Jeanette pressed her palms together, held them at her heart, and moved a step closer. “I don’t think anybody has told her coach yet, either.”
“You’re waiting for me to fix this, aren’t you?” AJ’s shoulders rose and fell with his breath. Neither of the nurses said anything. “Somebody from the nursing staff will call her coach, and Ms. Belcher will tell her. It’ll help to have a friend tell her.”
“Ms. Belcher left town with her husband a couple of days ago,” Jeanette volunteered.
“Won’t be back any time soon, from what we hear,” Connie added.
“And you’re telling me that she has
no
friends, no relatives?”
“Her mother and brother are deceased, so that’s it for family.” Jeanette shrugged. “Apparently, no friends she trusts enough to share her situation with. She’s gotten a few cards and notes since she’s been here, but no visits from coworkers or anybody, any none of us have heard her call a friend. You have to be able to trust the people you call friends. With the doctor gone, that leaves you and the coach.”
“I guess its time she made some friends,” AJ said.
She barely trusts me.
Then he remembered kissing Marlea.
She let me kiss her…we both seem to have survived that, but would she trust me enough to let me help her through this?
“I don’t know how to tell her without making things worse.”
“But…” both women began.
AJ raised his hand, silencing them. “I don’t know how to tell her about the doctor—yet. But I think I can help out with her other problem. My grandma used to say that God never closes a door, unless he opens a window. I might know how to pry open a window or two.”
“What does that mean?”
“It means I’m going to have a talk, a serious talk, with my client.” AJ stood and Connie hopped up from her seat. Jeanette managed to keep pace with him as he headed for the door. “Alone,” he said. His raised finger and stern face stopped the women in their tracks. “I’ll let you know how it turns out.”
Watching him leave, the two women looked at each other.
“Well, I’m glad that’s handled,” Connie said.
“It’s not handled yet,” Jeanette answered.
* * *
“Uh-uh. That’s just ridiculous. I can’t just go moving into your house all willy-nilly.”
“Sure, you can. Why can’t you?”
“Because…well, I can’t. I mean, I have my own place. I’m not some kind of pet, and I’m not a cripple. Isn’t that what you’ve been telling me? I have responsibilities, and bills, and…and a life. Then, too, I won’t be working for a while, you know.”
“But in the meantime…” AJ wished he had more convincing words, but none came to mind.
”I’ll be fine in my own place,” Marlea repeated. “I won’t be underfoot. Besides, my townhouse has always suited me, and I’ll be glad to get back to it.”
“Two stories?”
“Three,” she said, suspicious. “Why?”
“What about the first floor gym? You can’t sleep on a stair master or a treadmill. You would have to get up the stairs, and you’ll need some help adjusting.”
Marlea’s face tightened. “There you go again, trying to make me need something.”
AJ threw both hands up in the air. “Probably for the same reasons you’re so determined not to need anyone or anything. Marlea, you’re a whole and independent woman. I get it. Hell, everybody in the Western world gets it. You can stop hitting us over the head with it now.”
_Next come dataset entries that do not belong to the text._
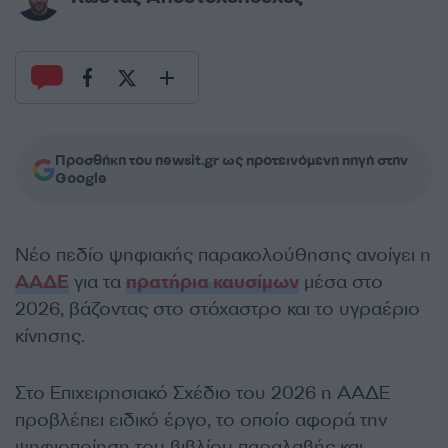
Προσθήκη του newsit.gr ως προτεινόμενη πηγή στην
Google
Νέο πεδίο ψηφιακής παρακολούθησης ανοίγει η
ΑΑΔΕ
για τα
πρατήρια καυσίμων
μέσα στο
2026, βάζοντας στο στόχαστρο και το υγραέριο
κίνησης.
Στο Επιχειρησιακό Σχέδιο του 2026 η ΑΑΔΕ
προβλέπει ειδικό έργο, το οποίο αφορά την
ψηφιοποίηση του βιβλίου παραλαβής και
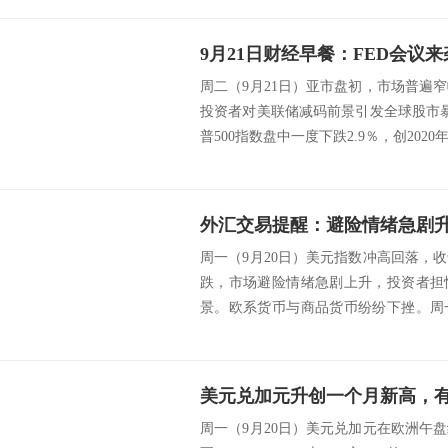
周二（9月21日）亚市盘初，市场普遍
投资者对美联储减码前景引发全球股市暴
普500指数盘中一度下跌2.9％，创2020
外汇交易提醒：避险情绪急剧
周一（9月20日）美元指数冲高回落，
跌，市场避险情绪急剧上升，投资者担
景。欧系货币与商品货币纷纷下挫。周
货币因避险...
美元兑加元升创一个月新高，有望
周一（9月20日）美元兑加元在欧洲午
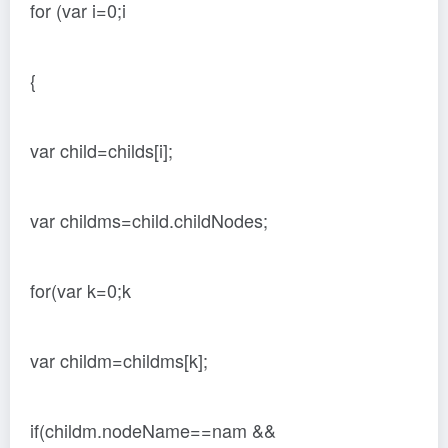
for (var i=0;i
{
var child=childs[i];
var childms=child.childNodes;
for(var k=0;k
var childm=childms[k];
if(childm.nodeName==nam &&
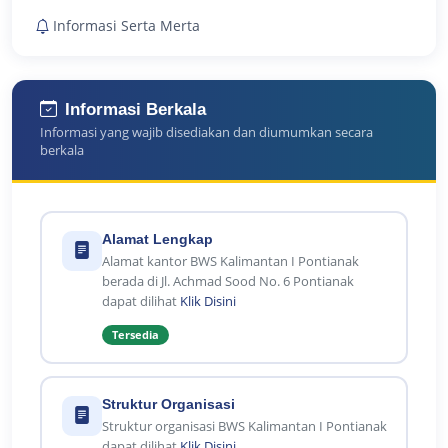
Informasi Serta Merta
Informasi Berkala
Informasi yang wajib disediakan dan diumumkan secara
berkala
Alamat Lengkap
Alamat kantor BWS Kalimantan I Pontianak
berada di Jl. Achmad Sood No. 6 Pontianak
dapat dilihat
Klik Disini
Tersedia
Struktur Organisasi
Struktur organisasi BWS Kalimantan I Pontianak
dapat dilihat
Klik Disini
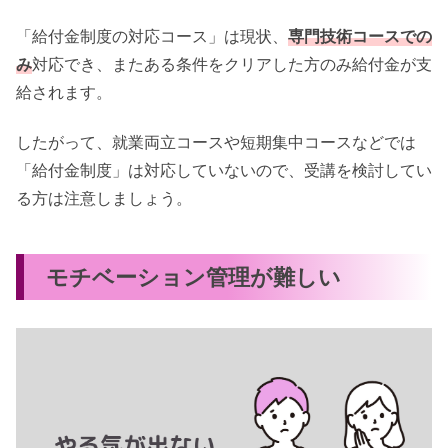
「給付金制度の対応コース」は現状、
専門技術コースでの
み
対応でき、またある条件をクリアした方のみ給付金が支
給されます。
したがって、就業両立コースや短期集中コースなどでは
「給付金制度」は対応していないので、受講を検討してい
る方は注意しましょう。
モチベーション管理が難しい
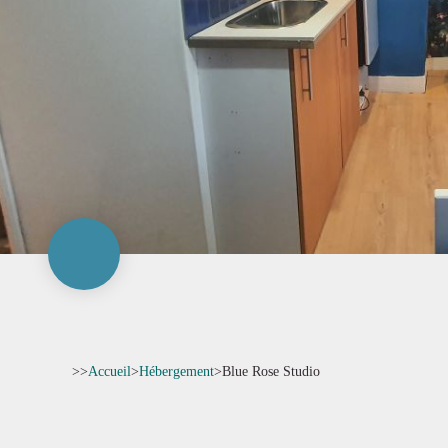
>>
Accueil
>
Hébergement
>
Blue Rose Studio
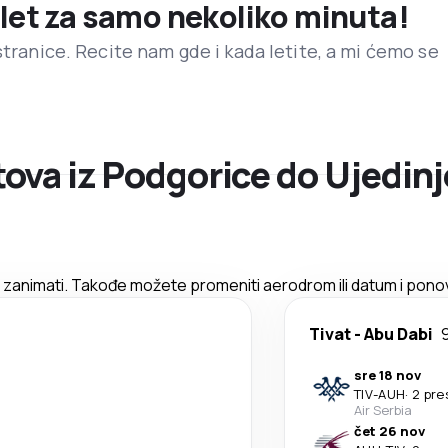
 let za samo nekoliko minuta!
stranice. Recite nam gde i kada letite, a mi ćemo se
ova iz Podgorice do Ujedinj
zanimati. Takođe možete promeniti aerodrom ili datum i ponov
Tivat
-
Abu Dabi
sre 18 nov
TIV
-
AUH
·
2 pre
Air Serbia
čet 26 nov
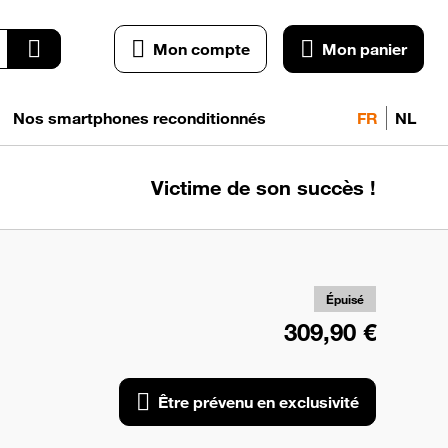
Mon compte
Mon panier
Nos smartphones reconditionnés
FR
NL
Victime de son succès !
pr
exc
Épuisé
309,90 €
Être prévenu en exclusivité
Stubborn as ever, Marlea stiffened on the bed. She stared into space for a long moment. “You know, it’s really strange, Dr. Reynolds just up and leaving the way he did.” Looking thoughtful, her tone changed. “Why didn’t he tell me he was leaving? And he simply left my case in your hands? Without asking me or telling me anything, and now you want me to move to your house? I’m not so sure about this—it sounds kind of fishy to me.”